◆ What is being asked
In the material below, replace "chart" with "graph" and change nothing else. Omit the pictures from your output.

◆ The data
·····

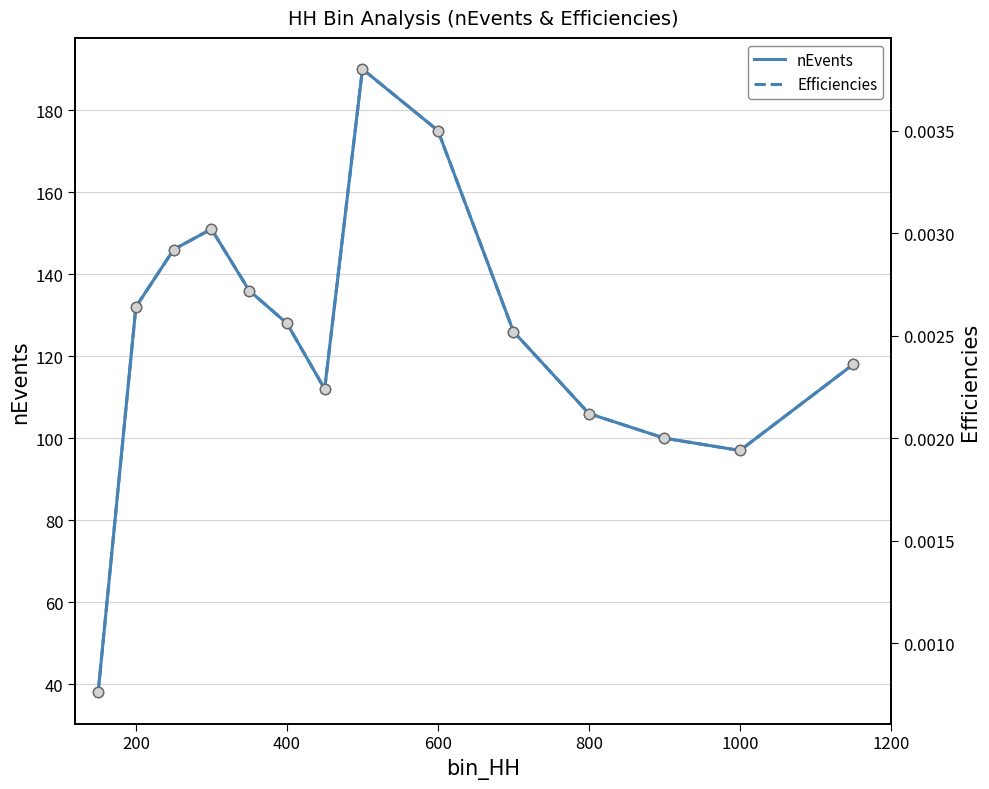

True or false: nEvents has a value of 106 at 800.

True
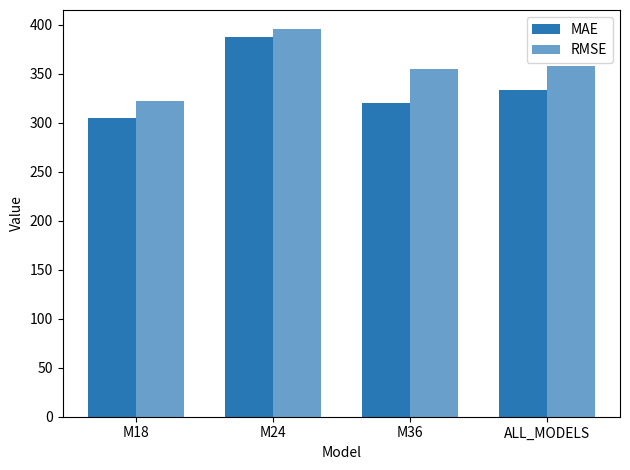

What is the sum of all RMSE values?

1429.3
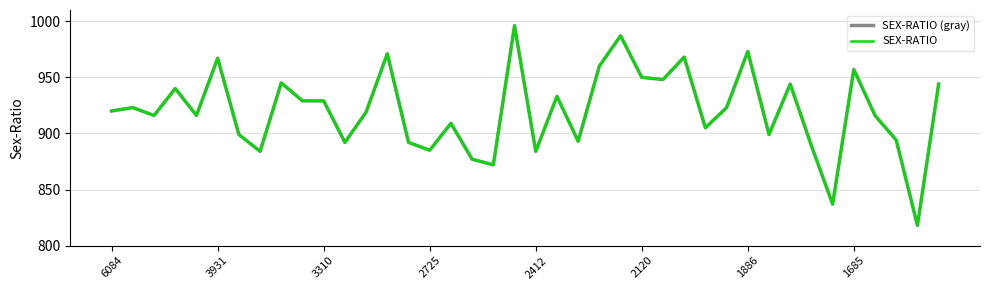

Does the chart display data point markers on the line(s)?

No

·····

◆ Task response
True or false: nEvents has a value of 106 at 800.

True

What is the sum of all RMSE values?

1429.3

Does the graph display data point markers on the line(s)?

No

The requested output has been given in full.